Ms Schavan, a member of Merkel's Christian Democratic Union, announced her decision after returning from an official trip to South Africa during which, she said, she thought "thoroughly about the political consequences".
"If a research minister files a suit against a university, that of course places strain on my office, my ministry, the government and the CDU as well," she said. "And that is exactly what I want to avoid."
Mrs Merkel offered lengthy praise of Ms Schavan's "exceptional" performance as a minister, adding that "at this time, she is putting her own personal well-being behind the common good".
Ms Schavan will be replaced by Johanna Wanka, the outgoing regional education minister in the state of Lower Saxony, Mrs Merkel said. That state's conservative-led government narrowly lost a regional election to the centre-left opposition last month.
Ms Schavan's resignation comes two years after then-Defence Minister Karl-Theodor zu Guttenberg lost his doctorate and quit when it emerged that he copied large parts of his doctoral thesis.
Doctorates are highly prized in Germany, where it is not unusual for people to insist on being referred to by their full academic title.
Despite the coalition government's setback Lower Saxony, in north-western Germany, polls show that Mrs Merkel remains popular with voters; her challenger from the centre-left Social Democrats, Peer Steinbrueck, has struggled to gain traction.

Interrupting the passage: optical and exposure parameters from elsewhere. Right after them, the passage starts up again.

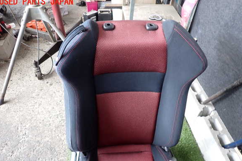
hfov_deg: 67.4
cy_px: 91
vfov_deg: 47.8
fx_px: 181
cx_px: 123
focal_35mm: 27
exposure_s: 1/60
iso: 200
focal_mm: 4.5
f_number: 2
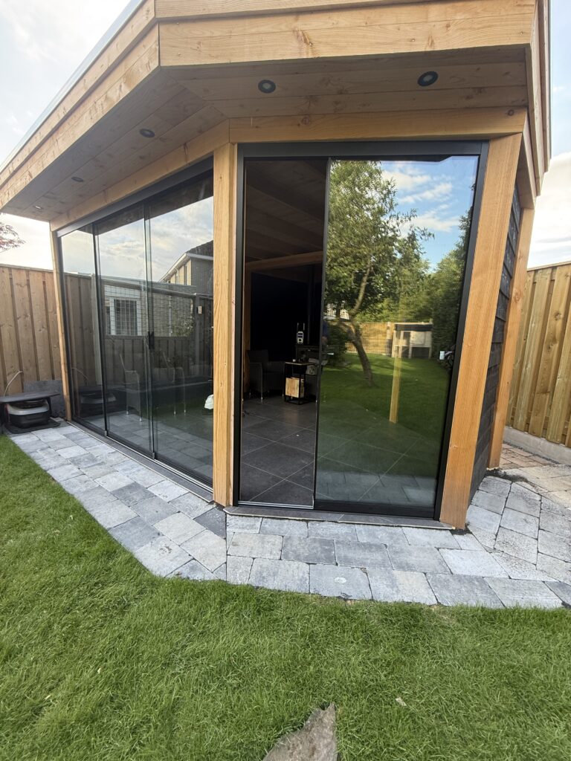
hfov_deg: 85.7
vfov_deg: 102.1
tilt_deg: -9.9
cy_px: 380
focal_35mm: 14
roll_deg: -1.9
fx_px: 308
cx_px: 286
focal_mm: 2.22
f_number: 2.2
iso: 80
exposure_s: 1/99
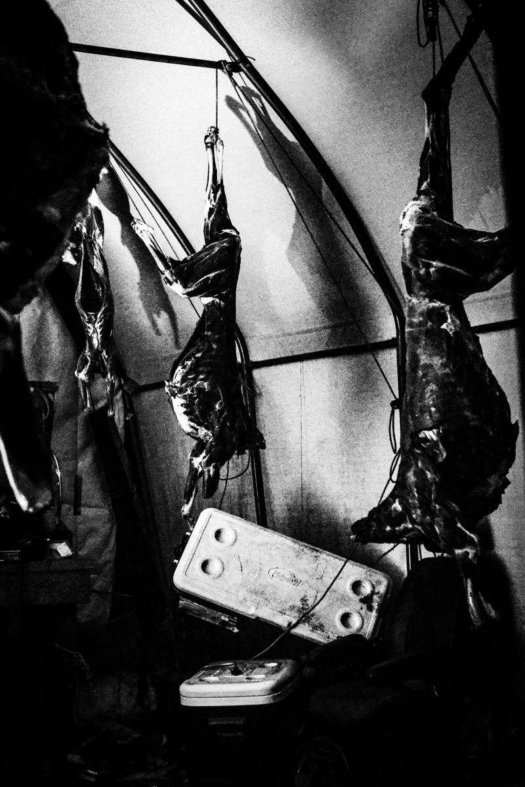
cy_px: 394
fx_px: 1159
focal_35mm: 53
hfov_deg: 25.5
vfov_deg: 37.5
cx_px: 262
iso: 12800
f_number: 4
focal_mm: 35
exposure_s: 1/220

Most recent polls show a majority neither for Mrs Merkel's current centre-right coalition with the pro-market Free Democrats nor for a rival combination of the Social Democrats and Greens.
They show Mrs Merkel's conservative Christian Democrats as the strongest single party. That suggests the chancellor may be able to carry on with a new coalition partner.
It's also unclear that the Schavan affair will provide political ammunition for the opposition.
The usually low-profile minister's troubles over her three-decade-old thesis have drawn a much more measured response from opponents than in the case of Mr Guttenberg, a rising conservative star at the time he quit.
On Friday, Sigmar Gabriel, the chairman of the Social Democrats, described Ms Schavan as "a notably smart and, from my point of view, decent colleague."